■ WHAT TO PRODUCE
How many lines in the listing below contain the string "flooded" when case matters? Reply with the number alone.

Image boundary labeling items
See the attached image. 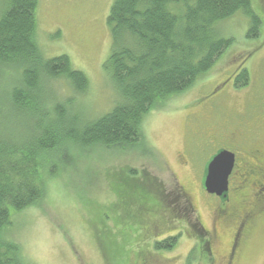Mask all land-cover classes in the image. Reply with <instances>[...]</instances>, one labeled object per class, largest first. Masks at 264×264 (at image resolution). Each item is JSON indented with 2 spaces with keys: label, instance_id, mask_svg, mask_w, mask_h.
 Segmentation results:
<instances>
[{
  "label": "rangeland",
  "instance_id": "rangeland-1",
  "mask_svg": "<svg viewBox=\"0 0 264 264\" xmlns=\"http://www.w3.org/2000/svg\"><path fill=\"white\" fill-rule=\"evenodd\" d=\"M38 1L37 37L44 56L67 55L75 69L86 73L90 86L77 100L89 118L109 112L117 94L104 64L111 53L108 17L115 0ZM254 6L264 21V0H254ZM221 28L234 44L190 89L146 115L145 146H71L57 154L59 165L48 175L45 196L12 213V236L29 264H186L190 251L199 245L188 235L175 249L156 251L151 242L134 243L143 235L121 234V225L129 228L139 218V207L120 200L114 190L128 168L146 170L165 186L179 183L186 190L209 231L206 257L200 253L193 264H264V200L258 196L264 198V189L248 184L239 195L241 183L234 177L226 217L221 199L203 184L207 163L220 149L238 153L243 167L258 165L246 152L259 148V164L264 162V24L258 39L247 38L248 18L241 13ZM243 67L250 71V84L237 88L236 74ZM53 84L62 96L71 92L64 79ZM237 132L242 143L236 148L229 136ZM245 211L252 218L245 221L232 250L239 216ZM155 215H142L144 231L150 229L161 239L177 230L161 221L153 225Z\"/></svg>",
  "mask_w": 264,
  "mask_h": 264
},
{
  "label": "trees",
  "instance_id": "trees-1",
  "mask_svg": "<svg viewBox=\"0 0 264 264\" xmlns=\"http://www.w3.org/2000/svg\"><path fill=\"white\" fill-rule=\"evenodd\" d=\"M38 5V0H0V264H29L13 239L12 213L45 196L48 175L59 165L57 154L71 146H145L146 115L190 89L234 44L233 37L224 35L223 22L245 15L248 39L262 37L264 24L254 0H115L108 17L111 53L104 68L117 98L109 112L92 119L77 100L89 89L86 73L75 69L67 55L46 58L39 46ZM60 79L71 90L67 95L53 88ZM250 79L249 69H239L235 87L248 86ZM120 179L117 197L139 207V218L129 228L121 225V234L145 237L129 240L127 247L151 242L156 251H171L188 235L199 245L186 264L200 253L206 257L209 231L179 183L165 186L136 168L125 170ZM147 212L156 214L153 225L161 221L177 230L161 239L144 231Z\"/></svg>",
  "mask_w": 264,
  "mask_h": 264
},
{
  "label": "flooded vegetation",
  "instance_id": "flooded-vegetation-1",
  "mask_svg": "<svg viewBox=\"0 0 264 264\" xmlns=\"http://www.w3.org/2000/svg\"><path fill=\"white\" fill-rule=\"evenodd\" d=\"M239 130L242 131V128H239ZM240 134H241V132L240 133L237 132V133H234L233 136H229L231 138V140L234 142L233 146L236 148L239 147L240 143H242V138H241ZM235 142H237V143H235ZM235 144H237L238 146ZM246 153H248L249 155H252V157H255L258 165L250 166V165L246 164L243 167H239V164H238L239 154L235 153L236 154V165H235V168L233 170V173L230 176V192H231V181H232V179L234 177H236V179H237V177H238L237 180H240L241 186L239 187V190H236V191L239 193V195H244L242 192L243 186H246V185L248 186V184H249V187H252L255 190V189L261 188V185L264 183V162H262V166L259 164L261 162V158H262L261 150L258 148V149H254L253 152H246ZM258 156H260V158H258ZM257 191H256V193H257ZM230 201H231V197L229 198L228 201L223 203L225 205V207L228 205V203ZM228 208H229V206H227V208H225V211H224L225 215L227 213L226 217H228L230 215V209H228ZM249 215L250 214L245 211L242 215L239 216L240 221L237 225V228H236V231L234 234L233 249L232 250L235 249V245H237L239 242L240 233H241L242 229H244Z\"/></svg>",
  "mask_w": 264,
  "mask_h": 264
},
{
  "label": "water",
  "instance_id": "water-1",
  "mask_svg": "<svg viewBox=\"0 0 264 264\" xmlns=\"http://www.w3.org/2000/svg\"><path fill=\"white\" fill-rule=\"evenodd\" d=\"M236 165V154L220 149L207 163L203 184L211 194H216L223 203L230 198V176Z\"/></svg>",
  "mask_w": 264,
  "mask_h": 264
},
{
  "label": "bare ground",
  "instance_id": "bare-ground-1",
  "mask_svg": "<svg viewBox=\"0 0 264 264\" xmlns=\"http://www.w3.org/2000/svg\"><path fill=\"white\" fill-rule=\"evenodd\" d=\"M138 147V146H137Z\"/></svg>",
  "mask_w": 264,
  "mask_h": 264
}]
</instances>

■ SOLUTION TO THIS PROBLEM
2